Reproduce word for word the lines between those holding "pinky mcp: (201, 225)" and "index dip: (1116, 786)", inclusive, and nothing else from the data below.

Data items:
=== Section Start ===
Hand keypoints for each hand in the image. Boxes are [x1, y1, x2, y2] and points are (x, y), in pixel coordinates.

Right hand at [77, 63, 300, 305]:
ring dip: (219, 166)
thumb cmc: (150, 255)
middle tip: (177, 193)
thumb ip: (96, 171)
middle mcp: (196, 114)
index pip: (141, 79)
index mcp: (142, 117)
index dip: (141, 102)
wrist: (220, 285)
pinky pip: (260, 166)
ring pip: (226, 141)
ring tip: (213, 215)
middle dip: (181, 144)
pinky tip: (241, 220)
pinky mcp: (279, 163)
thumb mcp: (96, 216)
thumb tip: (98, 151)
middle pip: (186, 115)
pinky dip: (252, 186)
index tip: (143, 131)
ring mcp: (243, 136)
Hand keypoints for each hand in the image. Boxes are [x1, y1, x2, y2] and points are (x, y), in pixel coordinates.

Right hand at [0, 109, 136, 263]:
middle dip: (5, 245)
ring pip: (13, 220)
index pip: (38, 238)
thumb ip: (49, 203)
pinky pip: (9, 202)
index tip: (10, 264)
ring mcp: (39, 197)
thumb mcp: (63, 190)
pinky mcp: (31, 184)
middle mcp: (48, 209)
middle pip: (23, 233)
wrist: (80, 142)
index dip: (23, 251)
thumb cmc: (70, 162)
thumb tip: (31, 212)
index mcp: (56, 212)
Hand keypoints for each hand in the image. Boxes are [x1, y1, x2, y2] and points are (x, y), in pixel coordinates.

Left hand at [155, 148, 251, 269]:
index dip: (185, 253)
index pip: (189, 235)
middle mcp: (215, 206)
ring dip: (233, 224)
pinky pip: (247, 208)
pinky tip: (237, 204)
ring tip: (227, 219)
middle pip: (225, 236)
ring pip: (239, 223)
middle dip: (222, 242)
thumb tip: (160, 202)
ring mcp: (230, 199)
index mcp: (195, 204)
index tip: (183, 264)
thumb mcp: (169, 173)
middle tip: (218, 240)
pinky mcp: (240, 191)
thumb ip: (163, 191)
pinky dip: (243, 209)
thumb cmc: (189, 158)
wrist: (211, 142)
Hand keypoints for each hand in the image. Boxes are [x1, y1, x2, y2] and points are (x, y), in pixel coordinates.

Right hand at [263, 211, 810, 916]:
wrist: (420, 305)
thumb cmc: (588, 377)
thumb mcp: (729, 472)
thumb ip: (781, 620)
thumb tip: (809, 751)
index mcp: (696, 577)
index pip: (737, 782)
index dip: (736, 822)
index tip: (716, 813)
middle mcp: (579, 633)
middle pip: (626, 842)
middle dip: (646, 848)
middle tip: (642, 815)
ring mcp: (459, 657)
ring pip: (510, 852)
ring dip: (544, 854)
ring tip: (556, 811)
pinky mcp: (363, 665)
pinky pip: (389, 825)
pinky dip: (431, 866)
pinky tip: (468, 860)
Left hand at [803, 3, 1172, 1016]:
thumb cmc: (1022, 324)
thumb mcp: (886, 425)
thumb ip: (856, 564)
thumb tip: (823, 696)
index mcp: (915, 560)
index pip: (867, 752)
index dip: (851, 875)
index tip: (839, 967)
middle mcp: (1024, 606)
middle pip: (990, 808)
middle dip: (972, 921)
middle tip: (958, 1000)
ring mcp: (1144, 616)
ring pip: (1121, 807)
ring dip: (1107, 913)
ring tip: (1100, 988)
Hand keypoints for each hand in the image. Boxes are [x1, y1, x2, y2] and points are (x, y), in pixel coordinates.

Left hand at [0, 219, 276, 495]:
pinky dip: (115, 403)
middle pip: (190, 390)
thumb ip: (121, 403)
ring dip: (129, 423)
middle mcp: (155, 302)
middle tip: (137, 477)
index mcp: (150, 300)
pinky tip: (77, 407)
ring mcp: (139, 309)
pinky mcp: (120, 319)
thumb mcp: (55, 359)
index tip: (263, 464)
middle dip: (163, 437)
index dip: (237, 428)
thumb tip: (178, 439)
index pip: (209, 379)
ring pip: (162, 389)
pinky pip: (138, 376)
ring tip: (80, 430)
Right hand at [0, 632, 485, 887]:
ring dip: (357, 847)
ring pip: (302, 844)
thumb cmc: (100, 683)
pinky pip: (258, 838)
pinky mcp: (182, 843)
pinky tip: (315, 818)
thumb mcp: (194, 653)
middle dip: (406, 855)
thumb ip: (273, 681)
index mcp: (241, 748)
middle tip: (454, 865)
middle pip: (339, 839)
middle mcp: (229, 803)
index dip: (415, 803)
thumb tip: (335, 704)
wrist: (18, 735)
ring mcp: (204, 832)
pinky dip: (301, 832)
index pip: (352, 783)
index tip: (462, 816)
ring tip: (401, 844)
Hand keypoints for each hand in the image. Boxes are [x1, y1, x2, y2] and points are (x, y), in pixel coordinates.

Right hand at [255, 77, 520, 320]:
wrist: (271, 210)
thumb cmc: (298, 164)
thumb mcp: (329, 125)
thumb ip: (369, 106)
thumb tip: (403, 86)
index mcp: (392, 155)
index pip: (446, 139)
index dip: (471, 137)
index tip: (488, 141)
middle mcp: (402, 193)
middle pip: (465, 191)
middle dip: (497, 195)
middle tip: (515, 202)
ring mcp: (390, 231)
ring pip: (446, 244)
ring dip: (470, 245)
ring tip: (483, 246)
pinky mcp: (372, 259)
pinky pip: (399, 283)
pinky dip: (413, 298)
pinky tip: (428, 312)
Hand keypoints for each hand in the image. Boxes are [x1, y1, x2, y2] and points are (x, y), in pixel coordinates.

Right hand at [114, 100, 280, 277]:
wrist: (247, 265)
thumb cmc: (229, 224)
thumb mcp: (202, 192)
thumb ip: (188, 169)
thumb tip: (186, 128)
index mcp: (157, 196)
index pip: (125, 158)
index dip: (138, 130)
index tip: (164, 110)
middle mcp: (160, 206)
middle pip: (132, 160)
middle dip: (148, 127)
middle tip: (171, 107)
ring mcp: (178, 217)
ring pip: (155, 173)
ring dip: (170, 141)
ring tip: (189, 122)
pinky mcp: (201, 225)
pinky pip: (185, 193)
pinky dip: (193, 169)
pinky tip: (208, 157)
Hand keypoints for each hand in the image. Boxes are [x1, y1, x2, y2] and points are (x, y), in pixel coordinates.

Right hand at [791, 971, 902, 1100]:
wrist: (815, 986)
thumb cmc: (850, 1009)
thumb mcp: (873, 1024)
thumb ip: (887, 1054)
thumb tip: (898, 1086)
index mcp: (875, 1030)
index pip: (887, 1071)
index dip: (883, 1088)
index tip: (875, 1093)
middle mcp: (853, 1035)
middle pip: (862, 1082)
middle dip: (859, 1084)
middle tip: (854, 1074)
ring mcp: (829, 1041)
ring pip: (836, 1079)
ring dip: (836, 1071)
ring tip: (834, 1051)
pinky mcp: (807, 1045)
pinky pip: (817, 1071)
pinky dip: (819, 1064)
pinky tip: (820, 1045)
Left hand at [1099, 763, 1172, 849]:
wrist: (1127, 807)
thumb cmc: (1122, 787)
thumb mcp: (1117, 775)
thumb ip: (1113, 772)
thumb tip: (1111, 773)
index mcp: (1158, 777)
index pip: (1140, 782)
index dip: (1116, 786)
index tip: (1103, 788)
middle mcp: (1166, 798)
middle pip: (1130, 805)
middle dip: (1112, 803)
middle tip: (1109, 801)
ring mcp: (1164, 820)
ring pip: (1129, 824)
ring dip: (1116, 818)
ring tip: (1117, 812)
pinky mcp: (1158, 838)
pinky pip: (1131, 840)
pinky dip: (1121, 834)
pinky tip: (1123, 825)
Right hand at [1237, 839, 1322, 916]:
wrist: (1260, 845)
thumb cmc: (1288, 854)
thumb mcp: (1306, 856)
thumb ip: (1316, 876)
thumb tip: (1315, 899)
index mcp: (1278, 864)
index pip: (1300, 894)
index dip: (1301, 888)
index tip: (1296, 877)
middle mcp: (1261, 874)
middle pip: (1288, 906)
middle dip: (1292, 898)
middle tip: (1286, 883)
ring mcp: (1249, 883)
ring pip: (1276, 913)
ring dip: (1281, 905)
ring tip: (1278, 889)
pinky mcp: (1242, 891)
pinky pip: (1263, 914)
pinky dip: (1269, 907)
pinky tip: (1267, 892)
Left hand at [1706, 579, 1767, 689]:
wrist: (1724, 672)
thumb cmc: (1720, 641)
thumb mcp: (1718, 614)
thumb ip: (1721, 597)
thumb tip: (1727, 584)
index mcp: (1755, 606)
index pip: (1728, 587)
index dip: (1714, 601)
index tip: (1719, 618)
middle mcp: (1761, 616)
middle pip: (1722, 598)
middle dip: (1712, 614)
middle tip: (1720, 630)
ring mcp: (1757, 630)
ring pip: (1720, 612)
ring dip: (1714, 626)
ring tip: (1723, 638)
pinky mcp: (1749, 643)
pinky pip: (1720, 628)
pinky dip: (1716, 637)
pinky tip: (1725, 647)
=== Section End ===
**Response:**
pinky mcp: (201, 225)
pinky pip: (185, 193)
pinky dip: (193, 169)
pinky tip: (208, 157)
Hand keypoints for each hand in the image. Boxes are [x1, y1, x2, y2] and points are (x, y), in pixel coordinates.

Right hand at [791, 971, 902, 1100]:
wrist: (815, 986)
thumb cmc: (850, 1009)
thumb mcp: (873, 1024)
thumb ip: (887, 1054)
thumb tip: (898, 1086)
index mcp: (875, 1030)
index pip: (887, 1071)
index dip: (883, 1088)
index tip: (875, 1093)
middle mcp: (853, 1035)
middle pip: (862, 1082)
middle dip: (859, 1084)
middle tip: (854, 1074)
ring mcp: (829, 1041)
ring pip: (836, 1079)
ring dip: (836, 1071)
ring tip: (834, 1051)
pinky mcp: (807, 1045)
pinky pip: (817, 1071)
pinky dip: (819, 1064)
pinky tip: (820, 1045)
Left hand at [1099, 763, 1172, 849]:
wrist: (1127, 807)
thumb cmc: (1122, 787)
thumb mcp: (1117, 775)
thumb ip: (1113, 772)
thumb tip: (1111, 773)
index mcp: (1158, 777)
index pip: (1140, 782)
index dip: (1116, 786)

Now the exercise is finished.